Buttermilk-Brined Turkey Breast Recipe | Guy Fieri

Buttermilk-Brined Turkey Breast

  • Level: Easy
  • Yield: 1 (2 1/2 to 3-pound) bone-in turkey breast
  • Total Time: 15 hr 50 min
  • Prep Time: 15 min
  • Inactive Time: 14 hr
  • Cook Time: 1 hr 35 min

Ingredients

  • 1 (2 1/2 to 3-pound) turkey breast, bone-in
  • 3 cups buttermilk
  • 1/2 cup hot sauce (recommended: Crystal)
  • 2 tablespoons kosher salt
  • 1 tablespoon dried basil
  • 1 tablespoon granulated garlic
  • 1 tablespoon fresh cracked black pepper
  • 1 teaspoon cayenne pepper
  • 1 teaspoon ground white pepper

Instructions

  1. Place all the ingredients in a large re-sealable plastic bag.
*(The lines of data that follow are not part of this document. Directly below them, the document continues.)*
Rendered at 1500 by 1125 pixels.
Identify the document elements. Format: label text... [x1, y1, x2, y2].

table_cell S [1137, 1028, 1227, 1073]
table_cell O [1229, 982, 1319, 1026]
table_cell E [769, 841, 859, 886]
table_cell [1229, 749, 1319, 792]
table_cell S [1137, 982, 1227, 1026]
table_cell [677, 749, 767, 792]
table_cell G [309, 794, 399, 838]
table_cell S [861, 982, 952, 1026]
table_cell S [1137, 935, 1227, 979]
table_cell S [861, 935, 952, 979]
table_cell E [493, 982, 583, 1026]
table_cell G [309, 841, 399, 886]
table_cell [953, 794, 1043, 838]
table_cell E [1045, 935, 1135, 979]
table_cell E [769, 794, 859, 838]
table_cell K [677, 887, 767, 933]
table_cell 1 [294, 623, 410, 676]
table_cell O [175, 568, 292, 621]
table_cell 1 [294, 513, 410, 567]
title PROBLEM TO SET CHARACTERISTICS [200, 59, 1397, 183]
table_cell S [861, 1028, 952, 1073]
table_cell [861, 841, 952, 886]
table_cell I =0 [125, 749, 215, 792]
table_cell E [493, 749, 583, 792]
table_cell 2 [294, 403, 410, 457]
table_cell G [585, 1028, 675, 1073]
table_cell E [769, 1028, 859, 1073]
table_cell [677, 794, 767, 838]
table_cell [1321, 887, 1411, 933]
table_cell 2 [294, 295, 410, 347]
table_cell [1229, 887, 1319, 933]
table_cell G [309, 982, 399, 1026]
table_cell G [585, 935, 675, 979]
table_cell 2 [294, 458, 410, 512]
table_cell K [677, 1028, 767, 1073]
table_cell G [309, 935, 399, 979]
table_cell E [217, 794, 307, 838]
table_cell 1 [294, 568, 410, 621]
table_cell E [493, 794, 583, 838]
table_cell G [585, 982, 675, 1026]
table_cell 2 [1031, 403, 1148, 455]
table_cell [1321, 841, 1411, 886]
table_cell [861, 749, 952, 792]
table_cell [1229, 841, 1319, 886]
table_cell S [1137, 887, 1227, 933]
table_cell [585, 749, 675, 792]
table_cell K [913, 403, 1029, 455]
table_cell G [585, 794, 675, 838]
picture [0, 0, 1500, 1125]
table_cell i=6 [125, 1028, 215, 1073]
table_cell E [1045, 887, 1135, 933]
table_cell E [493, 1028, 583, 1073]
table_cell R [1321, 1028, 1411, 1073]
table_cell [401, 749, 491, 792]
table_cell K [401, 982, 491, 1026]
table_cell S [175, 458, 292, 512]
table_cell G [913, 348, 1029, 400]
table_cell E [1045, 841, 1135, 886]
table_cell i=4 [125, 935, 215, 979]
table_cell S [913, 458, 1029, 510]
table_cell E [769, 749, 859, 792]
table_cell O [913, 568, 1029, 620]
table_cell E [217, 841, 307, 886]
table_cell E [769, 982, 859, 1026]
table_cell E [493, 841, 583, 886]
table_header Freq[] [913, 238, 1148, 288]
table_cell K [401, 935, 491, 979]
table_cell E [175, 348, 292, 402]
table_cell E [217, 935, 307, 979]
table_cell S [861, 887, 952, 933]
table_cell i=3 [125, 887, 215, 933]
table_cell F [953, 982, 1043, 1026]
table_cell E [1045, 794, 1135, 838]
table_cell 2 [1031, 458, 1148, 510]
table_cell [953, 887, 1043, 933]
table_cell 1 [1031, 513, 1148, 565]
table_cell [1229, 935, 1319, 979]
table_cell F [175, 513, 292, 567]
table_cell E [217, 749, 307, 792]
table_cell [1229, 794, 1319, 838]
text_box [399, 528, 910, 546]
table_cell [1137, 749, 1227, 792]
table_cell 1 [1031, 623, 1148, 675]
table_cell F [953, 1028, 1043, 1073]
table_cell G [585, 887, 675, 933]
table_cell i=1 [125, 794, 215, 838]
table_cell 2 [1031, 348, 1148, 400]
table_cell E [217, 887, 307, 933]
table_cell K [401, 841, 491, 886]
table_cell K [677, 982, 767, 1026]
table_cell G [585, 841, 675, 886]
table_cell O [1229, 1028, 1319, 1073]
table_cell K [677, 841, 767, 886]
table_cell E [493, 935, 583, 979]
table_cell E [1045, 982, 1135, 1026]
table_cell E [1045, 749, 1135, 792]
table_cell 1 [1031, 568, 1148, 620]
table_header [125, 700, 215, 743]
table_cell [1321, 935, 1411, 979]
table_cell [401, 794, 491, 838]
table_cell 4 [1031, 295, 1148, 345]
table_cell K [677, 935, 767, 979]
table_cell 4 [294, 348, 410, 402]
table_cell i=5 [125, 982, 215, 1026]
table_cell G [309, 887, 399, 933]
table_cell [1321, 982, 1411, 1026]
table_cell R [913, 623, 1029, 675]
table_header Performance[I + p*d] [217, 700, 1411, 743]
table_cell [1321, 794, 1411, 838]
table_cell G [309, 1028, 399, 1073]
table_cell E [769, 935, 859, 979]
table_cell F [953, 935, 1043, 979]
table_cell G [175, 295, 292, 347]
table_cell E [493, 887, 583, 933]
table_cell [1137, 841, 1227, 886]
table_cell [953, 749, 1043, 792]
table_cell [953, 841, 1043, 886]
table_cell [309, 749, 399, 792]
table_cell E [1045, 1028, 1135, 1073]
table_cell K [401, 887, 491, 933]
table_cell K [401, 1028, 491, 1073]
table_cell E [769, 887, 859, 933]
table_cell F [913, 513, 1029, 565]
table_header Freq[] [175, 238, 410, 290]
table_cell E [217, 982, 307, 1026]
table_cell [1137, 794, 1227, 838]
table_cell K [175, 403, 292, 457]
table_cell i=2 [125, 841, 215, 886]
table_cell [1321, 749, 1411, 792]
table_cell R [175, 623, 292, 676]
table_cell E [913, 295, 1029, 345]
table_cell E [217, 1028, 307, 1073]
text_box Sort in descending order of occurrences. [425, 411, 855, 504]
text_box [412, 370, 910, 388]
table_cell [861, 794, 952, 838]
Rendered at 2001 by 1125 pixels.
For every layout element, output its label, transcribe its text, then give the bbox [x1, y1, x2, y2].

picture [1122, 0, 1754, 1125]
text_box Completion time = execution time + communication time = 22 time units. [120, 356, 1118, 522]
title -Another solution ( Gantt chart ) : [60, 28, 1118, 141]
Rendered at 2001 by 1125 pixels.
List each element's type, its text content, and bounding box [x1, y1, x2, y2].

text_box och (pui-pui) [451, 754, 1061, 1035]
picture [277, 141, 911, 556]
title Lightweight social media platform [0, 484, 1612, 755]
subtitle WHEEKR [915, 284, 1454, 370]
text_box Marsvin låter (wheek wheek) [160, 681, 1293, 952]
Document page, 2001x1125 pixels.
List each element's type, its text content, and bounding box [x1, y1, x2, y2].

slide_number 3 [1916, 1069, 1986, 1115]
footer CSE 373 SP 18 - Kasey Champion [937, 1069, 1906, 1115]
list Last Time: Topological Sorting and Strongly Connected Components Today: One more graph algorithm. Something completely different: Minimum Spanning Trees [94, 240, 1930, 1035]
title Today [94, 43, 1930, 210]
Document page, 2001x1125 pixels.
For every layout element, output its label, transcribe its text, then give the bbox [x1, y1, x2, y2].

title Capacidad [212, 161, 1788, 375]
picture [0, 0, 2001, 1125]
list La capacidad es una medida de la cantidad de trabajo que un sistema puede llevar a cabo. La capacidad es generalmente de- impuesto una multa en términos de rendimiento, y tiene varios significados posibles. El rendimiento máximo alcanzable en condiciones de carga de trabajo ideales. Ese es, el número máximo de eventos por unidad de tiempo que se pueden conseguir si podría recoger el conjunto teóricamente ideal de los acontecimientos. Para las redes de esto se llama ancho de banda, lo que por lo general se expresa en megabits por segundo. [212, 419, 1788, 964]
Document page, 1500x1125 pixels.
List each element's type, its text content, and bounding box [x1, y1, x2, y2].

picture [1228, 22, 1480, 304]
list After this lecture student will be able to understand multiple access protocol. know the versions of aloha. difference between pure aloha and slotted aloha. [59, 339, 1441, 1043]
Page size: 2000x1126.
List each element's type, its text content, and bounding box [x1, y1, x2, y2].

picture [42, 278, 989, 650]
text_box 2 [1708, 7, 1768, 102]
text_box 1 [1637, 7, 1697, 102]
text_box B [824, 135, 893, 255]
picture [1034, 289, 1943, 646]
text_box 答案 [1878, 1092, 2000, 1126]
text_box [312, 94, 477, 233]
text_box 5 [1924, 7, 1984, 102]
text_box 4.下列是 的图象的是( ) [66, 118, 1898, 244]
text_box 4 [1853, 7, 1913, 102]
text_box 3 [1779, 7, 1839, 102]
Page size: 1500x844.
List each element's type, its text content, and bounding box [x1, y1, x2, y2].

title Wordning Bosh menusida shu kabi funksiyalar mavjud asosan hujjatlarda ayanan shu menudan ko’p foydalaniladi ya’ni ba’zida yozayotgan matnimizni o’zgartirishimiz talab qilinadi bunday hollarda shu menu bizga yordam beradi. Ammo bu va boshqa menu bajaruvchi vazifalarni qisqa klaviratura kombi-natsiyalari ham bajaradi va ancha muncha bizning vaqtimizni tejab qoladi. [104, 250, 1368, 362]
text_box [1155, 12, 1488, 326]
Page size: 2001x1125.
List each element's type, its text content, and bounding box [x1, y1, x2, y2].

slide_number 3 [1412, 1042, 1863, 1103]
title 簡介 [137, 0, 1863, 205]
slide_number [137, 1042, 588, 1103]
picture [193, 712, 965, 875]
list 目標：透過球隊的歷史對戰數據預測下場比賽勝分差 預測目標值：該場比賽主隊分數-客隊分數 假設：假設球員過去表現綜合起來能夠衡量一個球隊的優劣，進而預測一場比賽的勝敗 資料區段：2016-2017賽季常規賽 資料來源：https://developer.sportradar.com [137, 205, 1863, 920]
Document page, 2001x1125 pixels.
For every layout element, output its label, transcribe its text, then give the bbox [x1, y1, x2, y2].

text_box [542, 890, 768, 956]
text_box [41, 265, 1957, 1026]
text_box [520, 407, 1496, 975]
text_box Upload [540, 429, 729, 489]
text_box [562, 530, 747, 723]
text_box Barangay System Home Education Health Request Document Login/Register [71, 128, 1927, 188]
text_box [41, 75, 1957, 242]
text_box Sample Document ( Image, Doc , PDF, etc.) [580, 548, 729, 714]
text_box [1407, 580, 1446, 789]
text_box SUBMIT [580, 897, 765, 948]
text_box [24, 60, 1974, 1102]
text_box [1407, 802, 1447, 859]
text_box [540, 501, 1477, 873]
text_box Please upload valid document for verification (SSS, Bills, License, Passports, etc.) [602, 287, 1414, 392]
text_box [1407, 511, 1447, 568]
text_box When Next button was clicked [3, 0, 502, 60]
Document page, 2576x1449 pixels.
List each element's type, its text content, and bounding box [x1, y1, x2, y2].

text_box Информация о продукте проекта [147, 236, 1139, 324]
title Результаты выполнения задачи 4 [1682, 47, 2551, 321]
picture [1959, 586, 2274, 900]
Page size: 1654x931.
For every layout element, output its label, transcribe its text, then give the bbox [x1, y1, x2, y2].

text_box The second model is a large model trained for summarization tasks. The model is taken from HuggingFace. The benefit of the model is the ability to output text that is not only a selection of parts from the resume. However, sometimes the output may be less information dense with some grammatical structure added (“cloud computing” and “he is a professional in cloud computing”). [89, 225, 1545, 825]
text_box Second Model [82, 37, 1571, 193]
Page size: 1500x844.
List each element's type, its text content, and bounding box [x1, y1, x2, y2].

Set the bag inside a bowl to prevent any spills, then refrigerate for 12 to 24 hours.
  2. Set the oven to 325 degrees F.
  3. Take the turkey breast out of the brine, drain thoroughly, and pat dry with paper towels.
  4. Position the turkey breast, skin-side up, on a baking sheet equipped with a wire rack. Roast in the oven for 1 hour 15 minutes. Increase the oven temperature to 400 degrees F and continue cooking for another 10 to 15 minutes, or until the internal temperature reaches 160 degrees F and the skin is nicely browned. Remove from the oven, cover with aluminum foil, and let rest for 10 minutes.
  5. While the turkey rests, preheat the grill to medium heat and generously oil the grates with vegetable oil.
  6. After resting, remove the meat from the bone and slice into 3/8-inch thick pieces. Place the slices on the grill and cook for 1 to 2 minutes per side, just until grill marks appear.
  7. Remove from the grill. Serve as a main course or use in a Po' Boy sandwich.